De l'autre, j'avoue n'avoir jamais réussi à m'enthousiasmer devant un film souvent assez tiède, jamais (ou presque) aussi émouvant qu'il ne devrait l'être. Je ne sais pas exactement à quoi ça tient : l'interprétation, sans être éclatante, est très convenable (Jérémie Elkaïm fait notamment bonne figure), Paris est filmée avec application... Sans doute un problème de seconds rôles, constamment sacrifiés et souvent sans grand intérêt malgré un joli casting : Chantal Lauby, Charlotte de Turckheim, Zoé Félix... à l'image de Gaëlle Bona, que l'on fait apparaître
trois minutes pour la revoir dans les tout derniers instants :
maladroit.
Surtout, alors que l'œuvre réussissait jusque-là à cultiver une relative singularité, voilà qu'elle préfère se vautrer dans
un dénouement ô combien consensuel que personne ne lui avait réclamé (surtout pas moi), en mode « la famille, y a que ça de vrai » : putain, tout ça pour ça...

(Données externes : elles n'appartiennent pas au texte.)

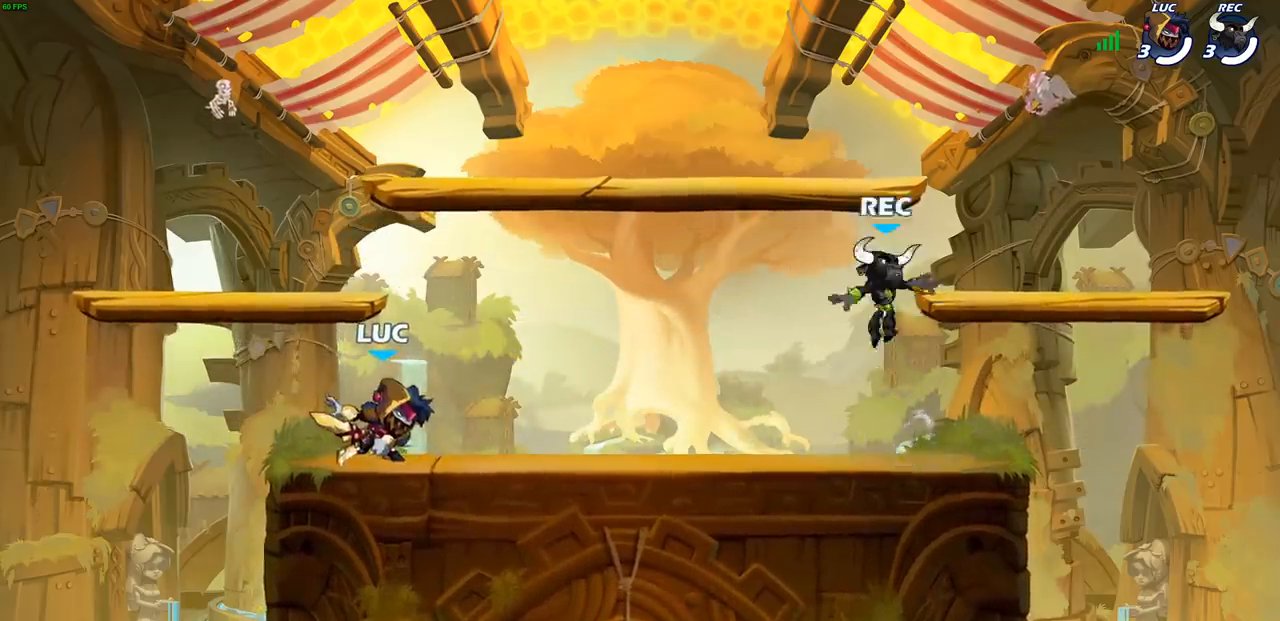
{"buttons": [], "left_stick": "center", "events": [[67, "left_stick", "up-left"], [250, "left_stick", "up-right"], [383, "left_stick", "center"]]}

Bref, s'il n'est vraiment pas interdit d'avoir une certaine tendresse pour cette comédie dramatique plutôt au-dessus de la moyenne hexagonale, dommage qu'en définitive, elle ne parvienne jamais à être le film d'une génération qu'elle semblait vouloir, pouvoir être, sans doute pas aidé par sa logique bobo poussée un peu trop loin... Mitigé, donc.